Sorbello’s CSA has grown to 1,300 members since it began operating in the spring of 2016. Much of the produce is grown on Sorbello’s farms in Woolwich and Pilesgrove Townships, while some is sourced from other local farmers. Members can also go to Sorbello’s website and add meat and poultry to their box for an additional charge.
And instead of growing everything in the ground, thus limiting the growing season to only the summer months, Sorbello’s has some crops grown year-around inside greenhouses using hydroponics, in which the plant is grown in water, or in a coconut-fiber growing medium that supplies nutrients faster. As much as 800 acres worth of produce can be grown inside one acre of greenhouse space, using less water, Wilson said.
Growing inside makes Sorbello’s crops non-dependent on weather or pesticides. Some of the produce could be considered organic, although the farm has not officially acquired the designation because not everything it produces meets organic requirements.
While Sorbello’s delivers its boxes in four New Jersey counties — Gloucester, Salem, Camden and Cumberland — and parts of Delaware, Wilson said delivery will expand within the next 45 days to include all of the continental United States, by UPS. They have the capacity to serve as many as 10,000 CSA members with their current 3,000 acres and 20 greenhouses, Wilson said.
Customer Liz Parks, 41, of Pennsville, said finding the box waiting for her when she gets home on Tuesday afternoons is “like getting a Christmas present.”
“When it arrives, my kids want to open it up right away and see what’s in it,” Parks said. “It’s great to think that a box of vegetables can spark that much excitement among teenagers, but it does. And I feel like I’m always getting more than my money’s worth in that box.”
A recent Sorbello’s delivery included a head of hydroponically grown bib lettuce, green beans, apples, peppers, onions, squash, plum tomatoes, cucumbers, both sweet and white potatoes, carrots, and corn.
Sorbello Farms is among a growing number of CSAs in the region. It is estimated there are a half-dozen in South Jersey, and one of the oldest in the nation, Kimberton, has been operating in Phoenixville, Pa., since 1987.
There are as many as 10,000 CSAs across the country, according to Steven McFadden, a New Mexico-based expert who has written books on the topic and writes a blog called the “Call of the Land.”
“My feeling is that, especially as the uncertainties of climate change and corporate-industrial agriculture intensify, CSA has an important destiny for households and communities in North America, as well as in Europe, Africa, Australia and elsewhere,” McFadden said in a phone interview Friday.
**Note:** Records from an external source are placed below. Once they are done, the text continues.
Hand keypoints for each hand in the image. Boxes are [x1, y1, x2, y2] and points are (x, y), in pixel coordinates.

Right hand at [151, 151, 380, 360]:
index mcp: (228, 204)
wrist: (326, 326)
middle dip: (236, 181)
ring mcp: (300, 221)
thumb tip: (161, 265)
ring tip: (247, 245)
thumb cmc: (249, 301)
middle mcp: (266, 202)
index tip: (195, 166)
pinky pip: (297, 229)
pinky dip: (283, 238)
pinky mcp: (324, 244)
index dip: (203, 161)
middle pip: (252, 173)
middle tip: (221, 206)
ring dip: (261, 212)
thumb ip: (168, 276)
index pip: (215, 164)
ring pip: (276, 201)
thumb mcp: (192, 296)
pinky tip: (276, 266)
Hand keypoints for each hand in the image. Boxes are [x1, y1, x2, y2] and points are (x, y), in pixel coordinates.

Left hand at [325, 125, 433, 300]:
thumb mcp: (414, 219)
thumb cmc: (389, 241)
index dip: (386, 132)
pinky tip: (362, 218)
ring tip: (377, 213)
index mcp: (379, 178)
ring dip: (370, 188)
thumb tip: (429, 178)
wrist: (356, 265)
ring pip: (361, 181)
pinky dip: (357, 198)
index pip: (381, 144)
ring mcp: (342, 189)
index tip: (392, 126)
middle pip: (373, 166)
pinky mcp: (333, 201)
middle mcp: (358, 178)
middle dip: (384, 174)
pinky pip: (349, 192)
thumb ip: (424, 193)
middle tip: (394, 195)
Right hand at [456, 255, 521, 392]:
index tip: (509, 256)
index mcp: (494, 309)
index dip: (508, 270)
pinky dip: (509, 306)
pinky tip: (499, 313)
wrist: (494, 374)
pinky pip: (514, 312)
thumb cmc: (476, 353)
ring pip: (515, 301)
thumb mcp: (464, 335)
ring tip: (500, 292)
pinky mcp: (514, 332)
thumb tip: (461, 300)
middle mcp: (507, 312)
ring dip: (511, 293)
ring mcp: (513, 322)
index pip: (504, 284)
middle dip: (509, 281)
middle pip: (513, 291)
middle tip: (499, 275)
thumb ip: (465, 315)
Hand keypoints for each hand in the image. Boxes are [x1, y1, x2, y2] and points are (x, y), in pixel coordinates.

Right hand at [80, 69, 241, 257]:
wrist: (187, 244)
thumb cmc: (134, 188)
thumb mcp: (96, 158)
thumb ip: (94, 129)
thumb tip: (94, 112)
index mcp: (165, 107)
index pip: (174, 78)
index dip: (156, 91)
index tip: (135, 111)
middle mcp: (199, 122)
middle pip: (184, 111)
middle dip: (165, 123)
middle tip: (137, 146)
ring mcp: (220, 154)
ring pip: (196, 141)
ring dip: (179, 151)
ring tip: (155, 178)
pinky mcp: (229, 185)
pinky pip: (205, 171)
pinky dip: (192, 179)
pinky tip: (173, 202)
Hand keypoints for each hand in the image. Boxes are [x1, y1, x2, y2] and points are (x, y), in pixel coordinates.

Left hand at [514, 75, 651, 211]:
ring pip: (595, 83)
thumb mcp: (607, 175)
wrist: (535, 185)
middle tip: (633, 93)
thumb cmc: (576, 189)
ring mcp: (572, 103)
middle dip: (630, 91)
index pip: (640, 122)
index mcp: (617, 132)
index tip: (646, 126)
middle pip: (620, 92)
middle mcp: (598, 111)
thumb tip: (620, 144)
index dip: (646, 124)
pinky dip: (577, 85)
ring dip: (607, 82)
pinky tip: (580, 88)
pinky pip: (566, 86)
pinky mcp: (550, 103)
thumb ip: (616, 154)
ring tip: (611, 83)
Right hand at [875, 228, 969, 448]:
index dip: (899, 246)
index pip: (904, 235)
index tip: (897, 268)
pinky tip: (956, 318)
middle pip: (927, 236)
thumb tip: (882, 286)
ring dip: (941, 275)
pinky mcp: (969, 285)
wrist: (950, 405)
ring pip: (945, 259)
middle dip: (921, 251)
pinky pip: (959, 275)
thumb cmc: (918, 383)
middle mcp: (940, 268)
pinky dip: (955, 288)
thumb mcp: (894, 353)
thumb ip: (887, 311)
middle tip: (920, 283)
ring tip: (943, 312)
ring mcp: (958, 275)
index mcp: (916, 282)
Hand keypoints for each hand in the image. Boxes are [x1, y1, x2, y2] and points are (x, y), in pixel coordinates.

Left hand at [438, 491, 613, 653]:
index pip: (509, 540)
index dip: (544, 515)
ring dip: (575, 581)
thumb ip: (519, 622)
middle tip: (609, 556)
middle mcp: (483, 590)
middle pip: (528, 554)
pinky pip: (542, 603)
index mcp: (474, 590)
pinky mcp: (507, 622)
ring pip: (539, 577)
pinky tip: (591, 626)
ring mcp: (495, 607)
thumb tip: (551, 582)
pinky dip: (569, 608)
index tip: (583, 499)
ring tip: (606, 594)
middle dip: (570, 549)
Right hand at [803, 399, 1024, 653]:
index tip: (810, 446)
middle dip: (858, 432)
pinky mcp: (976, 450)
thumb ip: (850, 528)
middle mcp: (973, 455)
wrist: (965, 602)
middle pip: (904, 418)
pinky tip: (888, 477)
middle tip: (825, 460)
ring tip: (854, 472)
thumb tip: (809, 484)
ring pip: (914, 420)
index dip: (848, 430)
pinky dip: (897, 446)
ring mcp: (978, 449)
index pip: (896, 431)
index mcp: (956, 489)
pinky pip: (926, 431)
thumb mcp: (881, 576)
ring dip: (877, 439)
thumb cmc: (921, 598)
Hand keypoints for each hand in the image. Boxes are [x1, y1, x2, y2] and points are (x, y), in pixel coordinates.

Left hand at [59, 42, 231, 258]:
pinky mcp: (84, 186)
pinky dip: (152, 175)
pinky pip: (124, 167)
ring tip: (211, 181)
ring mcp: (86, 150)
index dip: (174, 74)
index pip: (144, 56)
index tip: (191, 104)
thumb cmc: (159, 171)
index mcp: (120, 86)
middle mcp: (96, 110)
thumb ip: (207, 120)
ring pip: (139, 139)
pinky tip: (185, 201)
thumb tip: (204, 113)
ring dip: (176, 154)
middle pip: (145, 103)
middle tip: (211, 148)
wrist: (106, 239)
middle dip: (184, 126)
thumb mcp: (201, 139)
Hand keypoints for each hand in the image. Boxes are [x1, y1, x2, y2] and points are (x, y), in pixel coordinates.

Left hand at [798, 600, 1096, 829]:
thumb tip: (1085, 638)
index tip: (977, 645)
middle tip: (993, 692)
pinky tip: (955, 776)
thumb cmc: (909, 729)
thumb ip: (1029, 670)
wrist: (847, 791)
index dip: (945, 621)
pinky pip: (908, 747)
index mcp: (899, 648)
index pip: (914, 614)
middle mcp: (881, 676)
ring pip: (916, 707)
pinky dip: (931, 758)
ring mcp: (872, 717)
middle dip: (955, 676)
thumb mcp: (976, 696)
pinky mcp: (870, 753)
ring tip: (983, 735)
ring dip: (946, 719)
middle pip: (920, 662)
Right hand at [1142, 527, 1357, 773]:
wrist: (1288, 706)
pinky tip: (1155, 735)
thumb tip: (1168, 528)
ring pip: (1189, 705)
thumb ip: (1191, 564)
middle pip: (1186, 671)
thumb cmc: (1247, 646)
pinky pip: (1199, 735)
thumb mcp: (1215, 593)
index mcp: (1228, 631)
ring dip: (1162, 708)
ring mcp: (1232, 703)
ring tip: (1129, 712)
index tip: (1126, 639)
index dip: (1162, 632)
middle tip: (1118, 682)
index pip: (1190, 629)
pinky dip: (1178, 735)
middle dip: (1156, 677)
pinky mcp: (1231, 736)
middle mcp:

McFadden said, however, that CSAs may be reaching a plateau — precisely because of grocery and meal-delivery services such as Blue Apron and others.
“A CSA delivery actually requires you to figure out what to cook to utilize the produce that is sent to you,” McFadden said. “Services like Blue Apron take the guesswork out of it.”
McFadden said CSAs operate under various operating methods and missions. Some are faith-based operations — an area that he says is expanding — while others focus on eco-agriculture, such as using less water and fewer or no pesticides.
The pricing and contents of the boxes vary, too.
Sorbello’s CSA members pay a $25 annual fee and then receive weekly or bi-weekly shipments of produce at $25 a box, including delivery.
At A.T. Buzby Farms CSA in Woodstown, Salem County, where the family has operated a farm market and a wholesale produce operation since 1981, a CSA began operation seven years ago. Buzby’s members pay upfront — $495 for a full share to feed up to a family of eight or $275 for a half share — for a 20-week growing season.
“As farmers, we appreciate the fact that people have begun to care where their food comes from,” said Dawn Buzby, who started the farm with her husband, Andrew.